Investigation of motor protein stepping mechanics along cytoskeletal filaments
Here, a three-bead assay is utilized to study the stepping behavior of a molecular motor. Two optically-trapped beads hold actin tight and a third myosin-coated bead is immobilized on the glass surface of a flow cell. We can visualize the fluorescently-tagged actin filaments using correlated confocal microscopy and perform simultaneously distance measurements. This offers the possibility to track the activity of molecular motors along cytoskeletal proteins and determine their thermodynamic properties at the single molecule level.
In this assay, we investigated the displacement of actin with respect to wild-type myosin-VI by measuring the correlated displacements of the two beads trapped in the dual optical trap.
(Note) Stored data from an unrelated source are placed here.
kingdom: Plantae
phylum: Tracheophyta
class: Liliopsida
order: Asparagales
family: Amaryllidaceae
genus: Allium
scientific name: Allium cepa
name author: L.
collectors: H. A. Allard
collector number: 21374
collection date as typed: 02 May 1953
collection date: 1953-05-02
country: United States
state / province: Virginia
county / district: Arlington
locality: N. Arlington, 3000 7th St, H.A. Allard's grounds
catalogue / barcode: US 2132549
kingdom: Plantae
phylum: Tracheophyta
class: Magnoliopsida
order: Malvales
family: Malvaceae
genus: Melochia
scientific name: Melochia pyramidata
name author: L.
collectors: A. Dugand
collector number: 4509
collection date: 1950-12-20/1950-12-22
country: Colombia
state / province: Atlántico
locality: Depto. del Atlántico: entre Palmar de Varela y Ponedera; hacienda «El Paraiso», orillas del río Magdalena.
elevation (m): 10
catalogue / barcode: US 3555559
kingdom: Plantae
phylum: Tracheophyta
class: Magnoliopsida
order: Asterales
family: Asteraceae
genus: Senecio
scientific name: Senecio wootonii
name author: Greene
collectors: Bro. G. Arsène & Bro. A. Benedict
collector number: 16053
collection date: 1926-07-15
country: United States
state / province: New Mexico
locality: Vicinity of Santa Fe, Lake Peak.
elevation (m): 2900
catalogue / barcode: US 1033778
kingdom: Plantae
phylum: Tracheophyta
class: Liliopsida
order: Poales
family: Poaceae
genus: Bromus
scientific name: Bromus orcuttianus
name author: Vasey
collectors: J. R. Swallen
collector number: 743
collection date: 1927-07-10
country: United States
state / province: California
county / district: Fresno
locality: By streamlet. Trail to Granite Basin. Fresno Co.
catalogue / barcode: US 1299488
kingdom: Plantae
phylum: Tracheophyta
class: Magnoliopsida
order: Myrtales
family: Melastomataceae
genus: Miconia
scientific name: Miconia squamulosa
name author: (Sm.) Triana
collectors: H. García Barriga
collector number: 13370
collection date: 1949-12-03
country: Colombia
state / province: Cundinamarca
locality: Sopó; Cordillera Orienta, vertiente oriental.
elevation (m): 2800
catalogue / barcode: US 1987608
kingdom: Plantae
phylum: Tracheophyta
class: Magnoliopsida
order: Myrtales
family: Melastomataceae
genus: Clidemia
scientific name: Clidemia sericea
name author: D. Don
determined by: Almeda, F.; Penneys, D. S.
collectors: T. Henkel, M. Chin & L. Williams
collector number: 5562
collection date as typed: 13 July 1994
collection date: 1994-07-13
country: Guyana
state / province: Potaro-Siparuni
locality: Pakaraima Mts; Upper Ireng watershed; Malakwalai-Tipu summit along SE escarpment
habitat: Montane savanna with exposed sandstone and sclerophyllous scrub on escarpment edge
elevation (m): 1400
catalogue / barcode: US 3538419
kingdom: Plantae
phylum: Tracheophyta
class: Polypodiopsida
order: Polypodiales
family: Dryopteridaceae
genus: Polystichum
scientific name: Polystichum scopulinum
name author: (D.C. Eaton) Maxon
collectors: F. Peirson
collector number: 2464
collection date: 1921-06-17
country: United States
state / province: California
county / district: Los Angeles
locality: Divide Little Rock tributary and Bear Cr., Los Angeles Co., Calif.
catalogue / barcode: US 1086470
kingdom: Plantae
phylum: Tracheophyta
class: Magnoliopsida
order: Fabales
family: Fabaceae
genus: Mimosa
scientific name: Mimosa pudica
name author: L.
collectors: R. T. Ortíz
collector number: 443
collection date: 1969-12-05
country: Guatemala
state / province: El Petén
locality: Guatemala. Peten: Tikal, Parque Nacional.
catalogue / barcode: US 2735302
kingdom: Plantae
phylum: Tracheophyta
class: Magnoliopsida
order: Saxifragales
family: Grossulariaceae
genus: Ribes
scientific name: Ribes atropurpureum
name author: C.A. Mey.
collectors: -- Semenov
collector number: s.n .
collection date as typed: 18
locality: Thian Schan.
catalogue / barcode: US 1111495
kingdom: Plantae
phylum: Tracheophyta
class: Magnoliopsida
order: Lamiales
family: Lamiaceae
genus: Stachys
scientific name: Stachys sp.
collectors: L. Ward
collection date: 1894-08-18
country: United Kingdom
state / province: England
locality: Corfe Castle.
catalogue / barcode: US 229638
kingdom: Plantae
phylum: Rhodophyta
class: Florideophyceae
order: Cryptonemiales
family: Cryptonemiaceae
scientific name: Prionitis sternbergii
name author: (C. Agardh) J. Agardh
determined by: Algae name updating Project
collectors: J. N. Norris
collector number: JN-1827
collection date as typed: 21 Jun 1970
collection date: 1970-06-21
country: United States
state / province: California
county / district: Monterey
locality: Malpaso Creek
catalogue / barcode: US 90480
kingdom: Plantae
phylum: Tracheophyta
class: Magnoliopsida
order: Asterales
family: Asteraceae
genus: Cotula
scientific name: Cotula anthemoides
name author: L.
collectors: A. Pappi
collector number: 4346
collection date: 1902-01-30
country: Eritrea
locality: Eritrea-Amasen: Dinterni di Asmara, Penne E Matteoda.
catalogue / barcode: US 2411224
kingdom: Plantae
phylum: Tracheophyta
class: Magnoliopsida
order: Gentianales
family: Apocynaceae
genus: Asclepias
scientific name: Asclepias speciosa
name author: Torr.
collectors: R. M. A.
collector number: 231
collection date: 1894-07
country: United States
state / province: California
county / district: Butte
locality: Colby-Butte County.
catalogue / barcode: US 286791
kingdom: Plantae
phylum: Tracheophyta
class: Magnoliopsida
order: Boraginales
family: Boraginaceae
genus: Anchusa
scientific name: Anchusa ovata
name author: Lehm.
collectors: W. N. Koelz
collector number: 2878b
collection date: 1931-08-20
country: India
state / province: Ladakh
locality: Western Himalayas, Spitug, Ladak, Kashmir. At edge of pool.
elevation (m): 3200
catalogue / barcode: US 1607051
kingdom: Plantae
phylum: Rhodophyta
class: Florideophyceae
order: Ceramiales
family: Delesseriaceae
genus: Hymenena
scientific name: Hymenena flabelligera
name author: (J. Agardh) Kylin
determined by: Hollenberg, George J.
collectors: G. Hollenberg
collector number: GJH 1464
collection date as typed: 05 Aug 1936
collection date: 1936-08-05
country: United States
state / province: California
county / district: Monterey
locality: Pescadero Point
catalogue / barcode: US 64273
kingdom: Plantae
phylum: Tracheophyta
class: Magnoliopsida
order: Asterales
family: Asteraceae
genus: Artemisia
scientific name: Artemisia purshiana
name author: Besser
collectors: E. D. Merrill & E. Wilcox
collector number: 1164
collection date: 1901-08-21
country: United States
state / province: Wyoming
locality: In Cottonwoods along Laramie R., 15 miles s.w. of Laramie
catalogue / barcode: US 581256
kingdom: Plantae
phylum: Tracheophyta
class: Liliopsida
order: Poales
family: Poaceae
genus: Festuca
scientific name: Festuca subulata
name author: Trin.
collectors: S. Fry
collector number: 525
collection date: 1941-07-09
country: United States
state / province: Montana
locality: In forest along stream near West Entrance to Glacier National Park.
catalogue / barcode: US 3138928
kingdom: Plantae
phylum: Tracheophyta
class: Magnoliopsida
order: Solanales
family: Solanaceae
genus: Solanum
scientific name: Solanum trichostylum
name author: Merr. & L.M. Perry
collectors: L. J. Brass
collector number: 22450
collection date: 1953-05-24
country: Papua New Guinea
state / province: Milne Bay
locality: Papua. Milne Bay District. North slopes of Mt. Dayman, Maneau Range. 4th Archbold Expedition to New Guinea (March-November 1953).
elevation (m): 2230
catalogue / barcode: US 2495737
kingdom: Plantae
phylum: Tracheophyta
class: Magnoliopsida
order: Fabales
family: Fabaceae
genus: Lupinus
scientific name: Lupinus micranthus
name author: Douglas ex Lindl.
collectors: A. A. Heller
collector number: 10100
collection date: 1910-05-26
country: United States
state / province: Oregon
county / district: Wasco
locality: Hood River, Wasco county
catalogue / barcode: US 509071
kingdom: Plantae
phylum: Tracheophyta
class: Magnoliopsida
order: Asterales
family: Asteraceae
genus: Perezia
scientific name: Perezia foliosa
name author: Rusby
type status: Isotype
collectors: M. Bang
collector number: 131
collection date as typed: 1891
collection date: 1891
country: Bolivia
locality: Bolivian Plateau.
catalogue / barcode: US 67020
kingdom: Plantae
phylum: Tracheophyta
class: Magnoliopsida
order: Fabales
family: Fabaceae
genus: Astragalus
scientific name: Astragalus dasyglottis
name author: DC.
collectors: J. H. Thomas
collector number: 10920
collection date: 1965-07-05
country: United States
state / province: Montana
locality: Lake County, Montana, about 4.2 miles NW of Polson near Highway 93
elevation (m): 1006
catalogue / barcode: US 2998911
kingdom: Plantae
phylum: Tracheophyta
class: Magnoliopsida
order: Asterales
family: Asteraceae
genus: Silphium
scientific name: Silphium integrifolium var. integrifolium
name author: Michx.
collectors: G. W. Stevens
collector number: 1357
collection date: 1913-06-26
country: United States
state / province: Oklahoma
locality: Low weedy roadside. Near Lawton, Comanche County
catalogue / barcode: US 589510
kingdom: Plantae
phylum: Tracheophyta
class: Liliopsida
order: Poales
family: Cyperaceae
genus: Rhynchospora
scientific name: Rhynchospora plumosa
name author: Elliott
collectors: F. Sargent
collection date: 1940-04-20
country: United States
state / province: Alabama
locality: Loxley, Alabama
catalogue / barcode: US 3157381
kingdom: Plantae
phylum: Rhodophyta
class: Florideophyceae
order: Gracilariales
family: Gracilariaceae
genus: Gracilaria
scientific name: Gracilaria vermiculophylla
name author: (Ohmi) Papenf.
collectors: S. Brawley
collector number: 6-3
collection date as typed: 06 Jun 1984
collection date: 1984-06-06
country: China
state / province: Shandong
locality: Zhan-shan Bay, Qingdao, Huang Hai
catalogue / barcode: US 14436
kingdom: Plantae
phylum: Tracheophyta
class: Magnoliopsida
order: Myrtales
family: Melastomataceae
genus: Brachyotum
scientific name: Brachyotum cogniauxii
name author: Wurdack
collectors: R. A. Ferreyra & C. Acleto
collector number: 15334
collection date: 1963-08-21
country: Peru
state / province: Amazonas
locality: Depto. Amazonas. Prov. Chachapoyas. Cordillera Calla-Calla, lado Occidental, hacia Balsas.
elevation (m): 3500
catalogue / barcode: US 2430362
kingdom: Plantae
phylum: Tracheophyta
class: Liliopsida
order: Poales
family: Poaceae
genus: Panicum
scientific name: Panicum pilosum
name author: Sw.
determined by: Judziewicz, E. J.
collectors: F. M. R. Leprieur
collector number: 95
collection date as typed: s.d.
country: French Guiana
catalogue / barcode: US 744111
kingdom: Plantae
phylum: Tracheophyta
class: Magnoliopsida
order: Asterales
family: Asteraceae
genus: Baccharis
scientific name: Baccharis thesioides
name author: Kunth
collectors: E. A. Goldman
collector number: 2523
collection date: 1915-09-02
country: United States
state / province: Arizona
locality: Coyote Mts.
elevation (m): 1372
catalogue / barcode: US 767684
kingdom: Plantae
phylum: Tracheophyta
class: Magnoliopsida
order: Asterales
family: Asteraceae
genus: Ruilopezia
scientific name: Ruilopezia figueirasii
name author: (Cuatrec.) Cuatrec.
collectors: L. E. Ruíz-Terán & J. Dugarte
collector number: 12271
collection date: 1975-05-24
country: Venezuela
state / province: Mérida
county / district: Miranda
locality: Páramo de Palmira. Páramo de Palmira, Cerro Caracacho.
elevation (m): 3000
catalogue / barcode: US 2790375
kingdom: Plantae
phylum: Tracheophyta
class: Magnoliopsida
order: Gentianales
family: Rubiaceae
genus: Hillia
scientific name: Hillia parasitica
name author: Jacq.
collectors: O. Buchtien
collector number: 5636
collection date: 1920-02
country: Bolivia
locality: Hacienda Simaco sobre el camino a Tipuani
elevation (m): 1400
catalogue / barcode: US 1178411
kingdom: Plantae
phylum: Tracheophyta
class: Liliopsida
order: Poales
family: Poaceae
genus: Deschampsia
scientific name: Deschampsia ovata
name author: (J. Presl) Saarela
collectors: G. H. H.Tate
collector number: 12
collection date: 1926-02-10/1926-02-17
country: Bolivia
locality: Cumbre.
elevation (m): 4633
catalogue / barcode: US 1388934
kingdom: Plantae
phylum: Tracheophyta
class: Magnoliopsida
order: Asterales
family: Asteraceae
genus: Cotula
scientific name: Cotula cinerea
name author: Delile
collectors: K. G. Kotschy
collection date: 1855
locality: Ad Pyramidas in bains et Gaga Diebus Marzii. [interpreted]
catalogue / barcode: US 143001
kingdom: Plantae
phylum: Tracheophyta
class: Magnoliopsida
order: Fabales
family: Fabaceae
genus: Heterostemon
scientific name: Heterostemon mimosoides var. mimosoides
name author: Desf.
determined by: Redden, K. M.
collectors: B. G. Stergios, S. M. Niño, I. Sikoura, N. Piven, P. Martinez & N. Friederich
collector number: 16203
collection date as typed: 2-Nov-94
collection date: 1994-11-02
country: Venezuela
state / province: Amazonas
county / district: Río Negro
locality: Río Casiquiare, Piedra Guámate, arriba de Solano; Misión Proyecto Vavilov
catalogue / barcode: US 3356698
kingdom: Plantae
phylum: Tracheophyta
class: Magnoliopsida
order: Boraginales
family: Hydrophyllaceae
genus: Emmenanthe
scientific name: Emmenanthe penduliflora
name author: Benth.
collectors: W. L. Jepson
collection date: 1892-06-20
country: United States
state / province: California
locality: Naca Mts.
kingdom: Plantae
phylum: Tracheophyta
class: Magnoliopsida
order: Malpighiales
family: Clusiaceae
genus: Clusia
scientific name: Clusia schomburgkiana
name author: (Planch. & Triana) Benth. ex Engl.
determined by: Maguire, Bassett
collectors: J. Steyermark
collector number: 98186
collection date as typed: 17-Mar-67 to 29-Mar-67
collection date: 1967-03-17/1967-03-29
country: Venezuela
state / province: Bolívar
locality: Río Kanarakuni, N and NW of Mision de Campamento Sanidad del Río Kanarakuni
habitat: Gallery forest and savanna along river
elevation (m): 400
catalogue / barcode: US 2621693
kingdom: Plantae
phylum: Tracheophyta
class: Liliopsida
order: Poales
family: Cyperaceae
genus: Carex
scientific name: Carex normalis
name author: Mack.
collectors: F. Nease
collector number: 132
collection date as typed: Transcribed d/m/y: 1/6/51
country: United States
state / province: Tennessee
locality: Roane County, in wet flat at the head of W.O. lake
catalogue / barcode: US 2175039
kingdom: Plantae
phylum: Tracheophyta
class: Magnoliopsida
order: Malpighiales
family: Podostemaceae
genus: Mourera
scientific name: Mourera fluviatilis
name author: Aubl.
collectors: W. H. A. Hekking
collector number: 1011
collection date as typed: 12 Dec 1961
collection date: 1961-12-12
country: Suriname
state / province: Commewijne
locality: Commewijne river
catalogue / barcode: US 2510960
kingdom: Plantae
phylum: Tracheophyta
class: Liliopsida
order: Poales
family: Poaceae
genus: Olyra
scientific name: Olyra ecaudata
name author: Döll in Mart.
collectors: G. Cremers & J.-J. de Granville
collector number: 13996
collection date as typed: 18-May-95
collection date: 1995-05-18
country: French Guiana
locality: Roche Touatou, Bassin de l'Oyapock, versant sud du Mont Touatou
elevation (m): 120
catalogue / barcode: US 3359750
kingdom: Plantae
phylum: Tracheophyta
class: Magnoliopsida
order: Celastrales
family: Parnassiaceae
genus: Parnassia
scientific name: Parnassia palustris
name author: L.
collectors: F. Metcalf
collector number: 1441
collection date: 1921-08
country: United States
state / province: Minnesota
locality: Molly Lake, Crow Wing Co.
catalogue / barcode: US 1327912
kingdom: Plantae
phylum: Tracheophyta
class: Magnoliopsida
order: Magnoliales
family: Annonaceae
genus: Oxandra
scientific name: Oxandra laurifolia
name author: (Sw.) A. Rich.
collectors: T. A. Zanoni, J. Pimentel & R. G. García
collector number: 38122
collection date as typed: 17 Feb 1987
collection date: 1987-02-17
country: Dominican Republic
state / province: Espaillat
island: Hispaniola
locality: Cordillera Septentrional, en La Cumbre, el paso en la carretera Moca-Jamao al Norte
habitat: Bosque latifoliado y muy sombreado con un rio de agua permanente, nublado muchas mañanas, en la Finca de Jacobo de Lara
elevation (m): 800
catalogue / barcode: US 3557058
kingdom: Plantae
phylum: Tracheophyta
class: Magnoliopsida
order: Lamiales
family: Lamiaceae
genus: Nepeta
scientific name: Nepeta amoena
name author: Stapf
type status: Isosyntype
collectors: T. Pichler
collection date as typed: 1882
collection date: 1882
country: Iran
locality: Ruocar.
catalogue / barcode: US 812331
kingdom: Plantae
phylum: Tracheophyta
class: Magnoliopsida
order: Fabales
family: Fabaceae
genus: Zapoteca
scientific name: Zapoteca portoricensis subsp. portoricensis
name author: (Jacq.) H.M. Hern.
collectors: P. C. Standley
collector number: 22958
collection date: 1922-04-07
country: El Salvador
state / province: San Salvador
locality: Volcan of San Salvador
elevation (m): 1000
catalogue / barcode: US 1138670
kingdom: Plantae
Figure 1 shows that myosin pulls the actin filament in a unidirectional manner with a measurable force.
The exact kinetics of the motor can be observed by measuring the relative translocation of the filament with respect to the motor and the related forces. From the resulting force–time traces, we can derive the speed and processivity of the motor.
Stepping of filaments and motors at the surface
The C-Trap enables you to construct and test a variety of assays to understand the molecular mechanisms of motor-filament interactions and gain insights into their regulation. In this experiment we tethered a kinesin motor to a bead and placed the motor on a microtubule which we visualized with label-free IRM.
We can follow the motor’s activity in all 3 dimensions as it moves over the filament and measure the distance, velocity, and (stall-) force of a motor attached to a bead, also under the influence of other molecules and loads.
Figure 2 shows a single kinesin motor stepping along a microtubule. Steps, 8 nm in size, were collected with 2D feedback along the microtubule direction at stall force of 1 pN.
In Figure 3 we can observe 2 events during which the kinesin motor detaches from the microtubule at a force of approximately 2 pN.